◆ **Requirement**
Present the lines of all the entries below as one numbered list, omitting any blank lines.

[Collection entries]
========================
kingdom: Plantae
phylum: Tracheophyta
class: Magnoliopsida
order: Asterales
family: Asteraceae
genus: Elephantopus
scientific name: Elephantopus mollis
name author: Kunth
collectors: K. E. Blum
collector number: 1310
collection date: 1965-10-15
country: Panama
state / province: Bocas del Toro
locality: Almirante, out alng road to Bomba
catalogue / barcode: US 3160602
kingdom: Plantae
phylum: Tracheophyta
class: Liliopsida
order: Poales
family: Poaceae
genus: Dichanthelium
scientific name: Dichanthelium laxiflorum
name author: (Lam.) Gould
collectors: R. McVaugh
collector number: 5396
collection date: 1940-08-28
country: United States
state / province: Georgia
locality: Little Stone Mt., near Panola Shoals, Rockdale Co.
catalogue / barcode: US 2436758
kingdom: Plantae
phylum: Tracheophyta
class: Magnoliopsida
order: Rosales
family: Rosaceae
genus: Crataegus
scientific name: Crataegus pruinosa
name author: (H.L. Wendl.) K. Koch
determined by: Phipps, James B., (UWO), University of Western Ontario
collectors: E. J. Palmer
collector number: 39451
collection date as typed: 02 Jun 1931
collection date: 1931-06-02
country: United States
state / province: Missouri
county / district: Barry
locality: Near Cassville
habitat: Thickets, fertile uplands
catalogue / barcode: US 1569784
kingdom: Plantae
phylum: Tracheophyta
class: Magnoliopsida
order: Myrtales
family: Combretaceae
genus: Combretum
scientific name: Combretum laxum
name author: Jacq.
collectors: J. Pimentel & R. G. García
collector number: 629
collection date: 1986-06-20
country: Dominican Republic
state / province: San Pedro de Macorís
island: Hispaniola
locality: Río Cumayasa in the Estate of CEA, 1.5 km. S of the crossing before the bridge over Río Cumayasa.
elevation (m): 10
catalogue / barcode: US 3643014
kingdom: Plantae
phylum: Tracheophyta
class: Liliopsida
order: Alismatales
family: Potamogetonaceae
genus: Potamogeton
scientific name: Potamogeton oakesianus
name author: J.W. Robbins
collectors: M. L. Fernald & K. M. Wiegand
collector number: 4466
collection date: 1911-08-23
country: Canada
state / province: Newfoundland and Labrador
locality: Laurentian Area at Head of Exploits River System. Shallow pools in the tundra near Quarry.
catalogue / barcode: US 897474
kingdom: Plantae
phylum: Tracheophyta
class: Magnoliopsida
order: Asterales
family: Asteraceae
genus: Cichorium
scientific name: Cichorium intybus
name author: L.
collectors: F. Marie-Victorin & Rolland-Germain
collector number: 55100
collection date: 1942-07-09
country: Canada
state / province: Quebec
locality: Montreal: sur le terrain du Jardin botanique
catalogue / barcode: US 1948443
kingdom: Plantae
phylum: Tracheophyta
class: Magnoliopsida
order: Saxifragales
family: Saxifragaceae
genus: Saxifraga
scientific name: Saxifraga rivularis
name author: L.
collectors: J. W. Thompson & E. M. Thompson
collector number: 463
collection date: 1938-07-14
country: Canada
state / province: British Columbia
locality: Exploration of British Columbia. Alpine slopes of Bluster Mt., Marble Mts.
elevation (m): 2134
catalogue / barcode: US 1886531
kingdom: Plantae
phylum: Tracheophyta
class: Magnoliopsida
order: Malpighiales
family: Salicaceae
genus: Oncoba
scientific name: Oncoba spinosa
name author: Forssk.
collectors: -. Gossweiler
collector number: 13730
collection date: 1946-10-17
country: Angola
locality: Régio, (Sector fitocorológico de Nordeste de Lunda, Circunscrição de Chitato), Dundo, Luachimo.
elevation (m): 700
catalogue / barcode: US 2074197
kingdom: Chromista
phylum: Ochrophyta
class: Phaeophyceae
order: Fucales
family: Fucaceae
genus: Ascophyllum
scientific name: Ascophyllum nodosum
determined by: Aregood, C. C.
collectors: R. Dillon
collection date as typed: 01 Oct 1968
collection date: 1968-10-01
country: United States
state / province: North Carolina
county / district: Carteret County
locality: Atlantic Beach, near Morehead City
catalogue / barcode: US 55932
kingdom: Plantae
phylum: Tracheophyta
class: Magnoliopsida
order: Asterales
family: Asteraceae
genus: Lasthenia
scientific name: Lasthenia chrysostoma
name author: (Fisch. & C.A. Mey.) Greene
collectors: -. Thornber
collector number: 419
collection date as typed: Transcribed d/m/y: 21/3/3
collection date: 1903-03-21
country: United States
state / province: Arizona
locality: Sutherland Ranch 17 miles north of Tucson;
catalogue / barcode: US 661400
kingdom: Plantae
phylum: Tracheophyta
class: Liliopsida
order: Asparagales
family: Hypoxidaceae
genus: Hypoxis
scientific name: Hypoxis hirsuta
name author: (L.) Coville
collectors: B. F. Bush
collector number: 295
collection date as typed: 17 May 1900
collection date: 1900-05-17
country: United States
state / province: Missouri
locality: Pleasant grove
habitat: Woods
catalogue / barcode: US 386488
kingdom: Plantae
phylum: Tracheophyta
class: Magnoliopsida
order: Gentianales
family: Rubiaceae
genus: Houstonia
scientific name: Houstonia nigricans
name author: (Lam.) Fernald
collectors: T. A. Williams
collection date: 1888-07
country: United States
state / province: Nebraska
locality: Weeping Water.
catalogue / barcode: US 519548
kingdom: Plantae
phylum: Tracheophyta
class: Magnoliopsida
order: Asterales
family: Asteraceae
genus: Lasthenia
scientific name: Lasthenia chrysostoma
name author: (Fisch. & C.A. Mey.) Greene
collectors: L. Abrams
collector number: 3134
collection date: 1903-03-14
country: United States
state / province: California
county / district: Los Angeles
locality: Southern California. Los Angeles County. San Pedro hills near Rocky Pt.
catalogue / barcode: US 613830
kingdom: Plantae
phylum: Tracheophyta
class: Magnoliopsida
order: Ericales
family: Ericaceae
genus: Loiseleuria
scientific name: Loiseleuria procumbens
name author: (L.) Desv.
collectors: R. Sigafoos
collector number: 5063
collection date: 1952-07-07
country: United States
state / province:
========================
◆ **Task output**
1. kingdom: Plantae
2. phylum: Tracheophyta
3. class: Magnoliopsida
4. order: Asterales
5. family: Asteraceae
6. genus: Elephantopus
7. scientific name: Elephantopus mollis
8. name author: Kunth
9. collectors: K. E. Blum
10. collector number: 1310
11. collection date: 1965-10-15
12. country: Panama
13. state / province: Bocas del Toro
14. locality: Almirante, out alng road to Bomba
15. catalogue / barcode: US 3160602
16. kingdom: Plantae
17. phylum: Tracheophyta
18. class: Liliopsida
19. order: Poales
20. family: Poaceae
21. genus: Dichanthelium
22. scientific name: Dichanthelium laxiflorum
23. name author: (Lam.) Gould
24. collectors: R. McVaugh
25. collector number: 5396
26. collection date: 1940-08-28
27. country: United States
28. state / province: Georgia
29. locality: Little Stone Mt., near Panola Shoals, Rockdale Co.
30. catalogue / barcode: US 2436758
31. kingdom: Plantae
32. phylum: Tracheophyta
33. class: Magnoliopsida
34. order: Rosales
35. family: Rosaceae
36. genus: Crataegus
37. scientific name: Crataegus pruinosa
38. name author: (H.L. Wendl.) K. Koch
39. determined by: Phipps, James B., (UWO), University of Western Ontario
40. collectors: E. J. Palmer
41. collector number: 39451
42. collection date as typed: 02 Jun 1931
43. collection date: 1931-06-02
44. country: United States
45. state / province: Missouri
46. county / district: Barry
47. locality: Near Cassville
48. habitat: Thickets, fertile uplands
49. catalogue / barcode: US 1569784
50. kingdom: Plantae
51. phylum: Tracheophyta
52. class: Magnoliopsida
53. order: Myrtales
54. family: Combretaceae
55. genus: Combretum
56. scientific name: Combretum laxum
57. name author: Jacq.
58. collectors: J. Pimentel & R. G. García
59. collector number: 629
60. collection date: 1986-06-20
61. country: Dominican Republic
62. state / province: San Pedro de Macorís
63. island: Hispaniola
64. locality: Río Cumayasa in the Estate of CEA, 1.5 km. S of the crossing before the bridge over Río Cumayasa.
65. elevation (m): 10
66. catalogue / barcode: US 3643014
67. kingdom: Plantae
68. phylum: Tracheophyta
69. class: Liliopsida
70. order: Alismatales
71. family: Potamogetonaceae
72. genus: Potamogeton
73. scientific name: Potamogeton oakesianus
74. name author: J.W. Robbins
75. collectors: M. L. Fernald & K. M. Wiegand
76. collector number: 4466
77. collection date: 1911-08-23
78. country: Canada
79. state / province: Newfoundland and Labrador
80. locality: Laurentian Area at Head of Exploits River System. Shallow pools in the tundra near Quarry.
81. catalogue / barcode: US 897474
82. kingdom: Plantae
83. phylum: Tracheophyta
84. class: Magnoliopsida
85. order: Asterales
86. family: Asteraceae
87. genus: Cichorium
88. scientific name: Cichorium intybus
89. name author: L.
90. collectors: F. Marie-Victorin & Rolland-Germain
91. collector number: 55100
92. collection date: 1942-07-09
93. country: Canada
94. state / province: Quebec
95. locality: Montreal: sur le terrain du Jardin botanique
96. catalogue / barcode: US 1948443
97. kingdom: Plantae
98. phylum: Tracheophyta
99. class: Magnoliopsida
100. order: Saxifragales
101. family: Saxifragaceae
102. genus: Saxifraga
103. scientific name: Saxifraga rivularis
104. name author: L.
105. collectors: J. W. Thompson & E. M. Thompson
106. collector number: 463
107. collection date: 1938-07-14
108. country: Canada
109. state / province: British Columbia
110. locality: Exploration of British Columbia. Alpine slopes of Bluster Mt., Marble Mts.
111. elevation (m): 2134
112. catalogue / barcode: US 1886531
113. kingdom: Plantae
114. phylum: Tracheophyta
115. class: Magnoliopsida
116. order: Malpighiales
117. family: Salicaceae
118. genus: Oncoba
119. scientific name: Oncoba spinosa
120. name author: Forssk.
121. collectors: -. Gossweiler
122. collector number: 13730
123. collection date: 1946-10-17
124. country: Angola
125. locality: Régio, (Sector fitocorológico de Nordeste de Lunda, Circunscrição de Chitato), Dundo, Luachimo.
126. elevation (m): 700
127. catalogue / barcode: US 2074197
128. kingdom: Chromista
129. phylum: Ochrophyta
130. class: Phaeophyceae
131. order: Fucales
132. family: Fucaceae
133. genus: Ascophyllum
134. scientific name: Ascophyllum nodosum
135. determined by: Aregood, C. C.
136. collectors: R. Dillon
137. collection date as typed: 01 Oct 1968
138. collection date: 1968-10-01
139. country: United States
140. state / province: North Carolina
141. county / district: Carteret County
142. locality: Atlantic Beach, near Morehead City
143. catalogue / barcode: US 55932
144. kingdom: Plantae
145. phylum: Tracheophyta
146. class: Magnoliopsida
147. order: Asterales
148. family: Asteraceae
149. genus: Lasthenia
150. scientific name: Lasthenia chrysostoma
151. name author: (Fisch. & C.A. Mey.) Greene
152. collectors: -. Thornber
153. collector number: 419
154. collection date as typed: Transcribed d/m/y: 21/3/3
155. collection date: 1903-03-21
156. country: United States
157. state / province: Arizona
158. locality: Sutherland Ranch 17 miles north of Tucson;
159. catalogue / barcode: US 661400
160. kingdom: Plantae
161. phylum: Tracheophyta
162. class: Liliopsida
163. order: Asparagales
164. family: Hypoxidaceae
165. genus: Hypoxis
166. scientific name: Hypoxis hirsuta
167. name author: (L.) Coville
168. collectors: B. F. Bush
169. collector number: 295
170. collection date as typed: 17 May 1900
171. collection date: 1900-05-17
172. country: United States
173. state / province: Missouri
174. locality: Pleasant grove
175. habitat: Woods
176. catalogue / barcode: US 386488
177. kingdom: Plantae
178. phylum: Tracheophyta
179. class: Magnoliopsida
180. order: Gentianales
181. family: Rubiaceae
182. genus: Houstonia
183. scientific name: Houstonia nigricans
184. name author: (Lam.) Fernald
185. collectors: T. A. Williams
186. collection date: 1888-07
187. country: United States
188. state / province: Nebraska
189. locality: Weeping Water.
190. catalogue / barcode: US 519548
191. kingdom: Plantae
192. phylum: Tracheophyta
193. class: Magnoliopsida
194. order: Asterales
195. family: Asteraceae
196. genus: Lasthenia
197. scientific name: Lasthenia chrysostoma
198. name author: (Fisch. & C.A. Mey.) Greene
199. collectors: L. Abrams
200. collector number: 3134
201. collection date: 1903-03-14
202. country: United States
203. state / province: California
204. county / district: Los Angeles
205. locality: Southern California. Los Angeles County. San Pedro hills near Rocky Pt.
206. catalogue / barcode: US 613830
207. kingdom: Plantae
208. phylum: Tracheophyta
209. class: Magnoliopsida
210. order: Ericales
211. family: Ericaceae
212. genus: Loiseleuria
213. scientific name: Loiseleuria procumbens
214. name author: (L.) Desv.
215. collectors: R. Sigafoos
216. collector number: 5063
217. collection date: 1952-07-07
218. country: United States
219. state / province:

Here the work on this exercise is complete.